As we view it, the matter of the new agreement is not before us for any determination, and it obviously was not before the trial court. Under the circumstances, the new agreement can have no bearing on the issue which is to be decided here. It might well be that the provisions of the new agreement are legal and proper, and at least counsel for each of the parties seemed to entertain the belief that such is the case. However, we are not called upon here to decide that question. It is also true that apparently the parties have reconciled their main differences, and there appears to be no controversy over the new agreement; nevertheless, as heretofore indicated, that can have no effect upon the questions submitted to this court.

For the reasons heretofore given, the judgment is affirmed.

White, P. J., and Doran, J., concurred.

FN 1. "§ 16720. Trust defined: Purposes.
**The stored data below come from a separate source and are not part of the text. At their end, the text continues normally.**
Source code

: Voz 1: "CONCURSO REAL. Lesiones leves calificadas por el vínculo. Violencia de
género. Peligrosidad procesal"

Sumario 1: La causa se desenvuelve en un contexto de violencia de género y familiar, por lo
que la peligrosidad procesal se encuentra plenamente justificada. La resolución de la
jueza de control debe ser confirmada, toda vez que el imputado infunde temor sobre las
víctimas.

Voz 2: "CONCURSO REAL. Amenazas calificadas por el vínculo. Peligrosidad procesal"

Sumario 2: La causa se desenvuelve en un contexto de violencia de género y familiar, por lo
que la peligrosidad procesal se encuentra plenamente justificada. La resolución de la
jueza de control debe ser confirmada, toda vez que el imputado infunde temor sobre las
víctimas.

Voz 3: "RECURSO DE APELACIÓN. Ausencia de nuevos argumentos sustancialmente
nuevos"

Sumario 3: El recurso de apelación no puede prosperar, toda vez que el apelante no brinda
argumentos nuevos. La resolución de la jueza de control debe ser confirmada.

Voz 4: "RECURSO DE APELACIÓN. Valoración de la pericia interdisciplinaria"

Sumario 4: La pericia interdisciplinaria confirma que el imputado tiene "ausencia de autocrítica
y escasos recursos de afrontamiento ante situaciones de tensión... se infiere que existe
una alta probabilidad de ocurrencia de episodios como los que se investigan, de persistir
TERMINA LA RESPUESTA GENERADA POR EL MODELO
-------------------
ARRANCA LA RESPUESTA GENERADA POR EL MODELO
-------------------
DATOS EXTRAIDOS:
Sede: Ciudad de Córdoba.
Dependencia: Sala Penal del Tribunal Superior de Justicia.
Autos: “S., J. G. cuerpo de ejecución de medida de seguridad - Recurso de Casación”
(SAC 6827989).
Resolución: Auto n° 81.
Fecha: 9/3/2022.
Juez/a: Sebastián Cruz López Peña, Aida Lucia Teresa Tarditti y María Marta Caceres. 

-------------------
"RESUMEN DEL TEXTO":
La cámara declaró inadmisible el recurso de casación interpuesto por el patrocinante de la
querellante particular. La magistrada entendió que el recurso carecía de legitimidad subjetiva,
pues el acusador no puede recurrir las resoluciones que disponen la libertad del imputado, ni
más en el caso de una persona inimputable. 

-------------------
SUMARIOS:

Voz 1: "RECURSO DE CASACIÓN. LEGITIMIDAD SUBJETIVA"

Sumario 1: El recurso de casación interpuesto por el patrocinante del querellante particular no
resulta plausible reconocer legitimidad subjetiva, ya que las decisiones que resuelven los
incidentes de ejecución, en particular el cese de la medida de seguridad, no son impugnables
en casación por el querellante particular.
A trust is a combination of capital, skill or acts by two or more persons for any of the following purposes:

"(a) To create or carry out restrictions in trade or commerce.

"(b) To limit or reduce the production, or increase the price of merchandise or of any commodity.

"(c) To prevent competition in manufacturing, making, transportation, sale or purchase of merchandise, produce or any commodity.

"(d) To fix at any standard or figure, whereby its price to the public or consumer shall be in any manner controlled or established, any article or commodity of merchandise, produce or commerce intended for sale, barter, use or consumption in this State.

"(e) To make or enter into or execute or carry out any contracts, obligations or agreements of any kind or description, by which they do all or any or any combination of any of the following:

"(1) Bind themselves not to sell, dispose of or transport any article or any commodity or any article of trade, use, merchandise, commerce or consumption below a common standard figure, or fixed value.

"(2) Agree in any manner to keep the price of such article, commodity or transportation at a fixed or graduated figure.

"(3) Establish or settle the price of any article, commodity or transportation between them or themselves and others, so as directly or indirectly to preclude a free and unrestricted competition among themselves, or any purchasers or consumers in the sale or transportation of any such article or commodity.

"(4) Agree to pool, combine or directly or indirectly unite any interests that they may have connected with the sale or transportation of any such article or commodity, that its price might in any manner be affected."

"§ 16722. Contracts void. Any contract or agreement in violation of this chapter is absolutely void and is not enforceable at law or in equity."